Mr Baudet remains one of Forum’s two MPs and will campaign for re-election. However, the second MP, Theo Hiddema – a lawyer elected in 2017 – added to its woes by announcing his immediate departure, saying his political effectiveness was being compromised by issues of “good taste”.
That stinging comment was seen as a reference to the long-running row over posts by some members of the youth wing on the party’s internal messaging boards – which caused outrage when they emerged in public.
Without rehearsing the offensive comments in detail, some linked Jews and paedophilia, others suggested that Jews forced women “into pornography”, while one observed that “national socialism had the best economic formula ever”.
‘Trial by media’
Rather than denounce the posts, Mr Baudet complained of “trial by media”, announcing an internal investigation while sceptics demanded “a total clear-out of the youth organisation” as far in advance of the election as possible.

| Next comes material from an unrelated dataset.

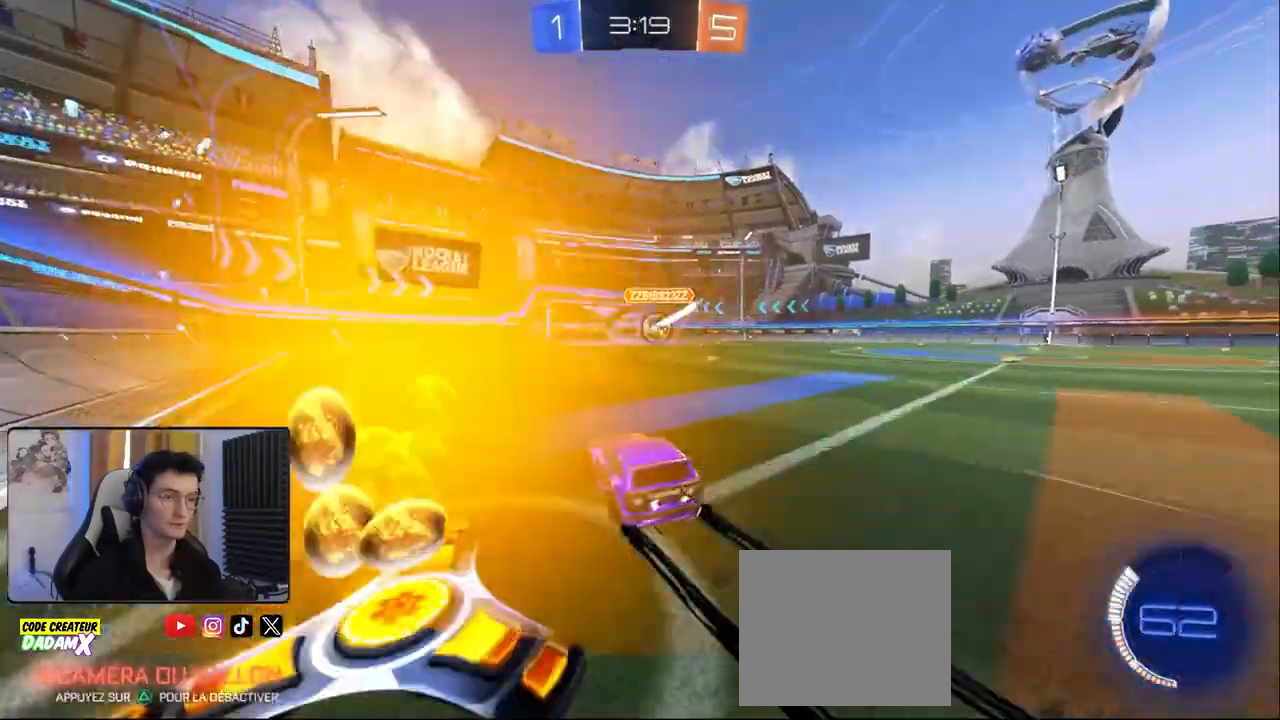
{"buttons": ["R2"], "left_stick": "left", "right_stick": "center", "events": [[200, "left_stick", "center"], [500, "left_stick", "left"]]}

It may be too late four months from polling day, however. Deputy chairman Lennart van der Linden will replace Mr Baudet for the transition. Joost Eerdemans, formerly a Rotterdam city executive and MP with the late Pim Fortuyn’s party, is tipped as a possible leader.
Mr Eerdemans will certainly have an unenviable task to live up to Mr Baudet’s formidable self-promotion.
A PhD in history from Leiden University, Mr Baudet once seriously described himself as “the most important intellectual in the Netherlands”, espousing a Trump-style “Dutch First” policy opposed to immigration, the EU and the euro.
His opponents will benefit most from his departure. Mr Wilders will see less chance of the right-wing vote being seriously split. Prime minister Mark Rutte will regard a lone credible right-wing threat from Mr Wilders as business as usual.